WHAT NEEDS TO BE DONE:
Decide whether each statement agrees with the re-posted Chronicle article. For each one, answer yes or no and quote the words of the article that settle it.
1. The gathering takes place in a ballroom on the lowest level of a downtown hotel.
2. Guests at the smoker are still allowed to smoke.
3. The person re-posting the article is a subscriber to the Chronicle.
[EXTRACTED TEXT — start]
Monday, January 14, 2013

Re-Posted From the Chronicle



I am re-posting this for the purpose of writing a blog post, since this is subscriber content. (I am not a subscriber, but it was sent to the department mailing list which, for the time being, I am still on. The original article is here.

From the Chronicle for Higher Education:


Women Challenge Male Philosophers to Make Room in Unfriendly Field

By Robin Wilson

Atlanta

America's philosophy professors are having a party, the sort of gathering that has become an institution at the annual meeting of the American Philosophical Association. In a ballroom on the lowest level of a sprawling downtown hotel here, clumps of men sit talking, laughing, and drinking beer at big, round tables.

The association calls the gathering a reception, but everyone here knows it as the "smoker," even though no one is allowed to smoke anymore. It caps the first day of sessions at the association's Eastern Division meeting and is not only an occasion for old friends and colleagues to catch up but also a time for young job candidates to talk informally with professors at campuses that have faculty openings.
[EXTRACTED TEXT — finish]
[EXCERPTED DATA — start]
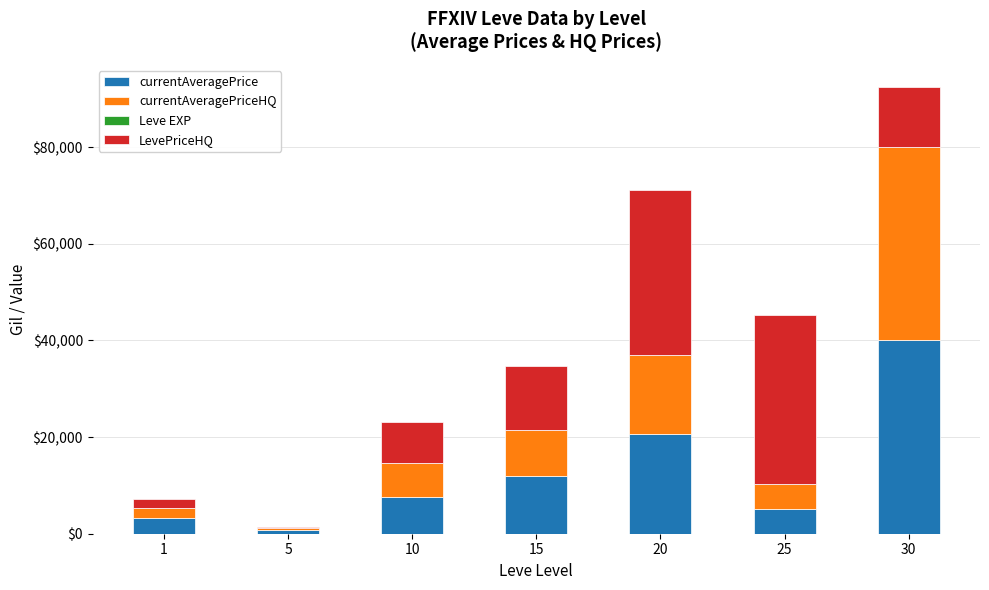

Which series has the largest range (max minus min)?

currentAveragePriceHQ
[EXCERPTED DATA — finish]
[EXCERPTED DATA — start]
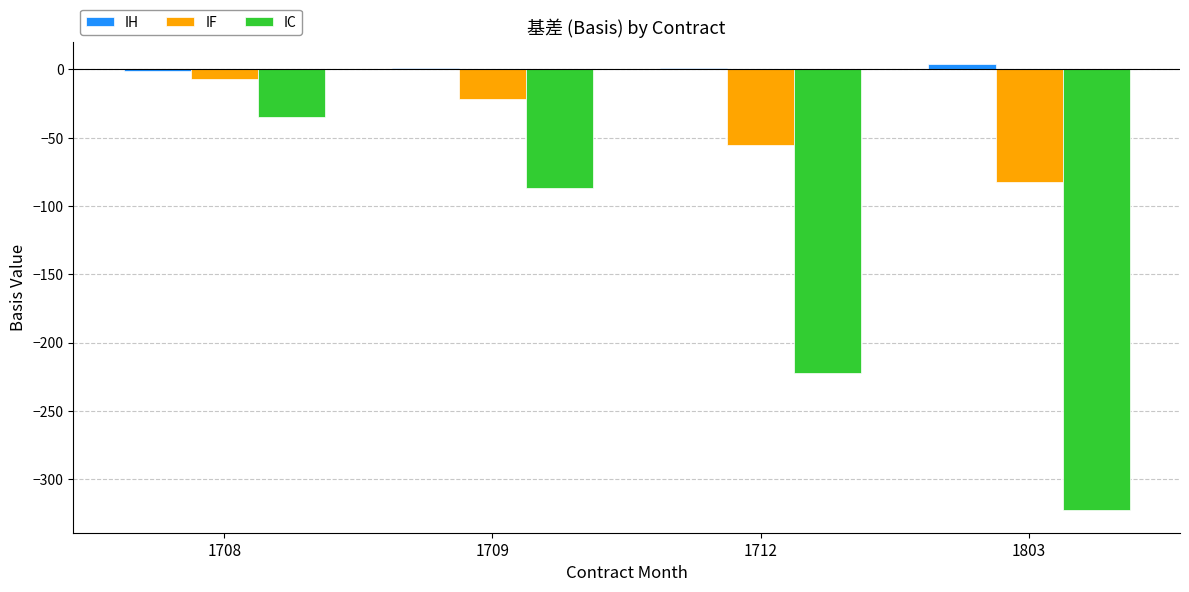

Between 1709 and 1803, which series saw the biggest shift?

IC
[EXCERPTED DATA — finish]
[EXCERPTED DATA — start]
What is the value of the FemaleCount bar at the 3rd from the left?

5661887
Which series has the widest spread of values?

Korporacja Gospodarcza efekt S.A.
[EXCERPTED DATA — finish]
WRITTEN RESPONSE:
1. Yes: "In a ballroom on the lowest level of a sprawling downtown hotel here"
2. No: "even though no one is allowed to smoke anymore"
3. No: "I am not a subscriber"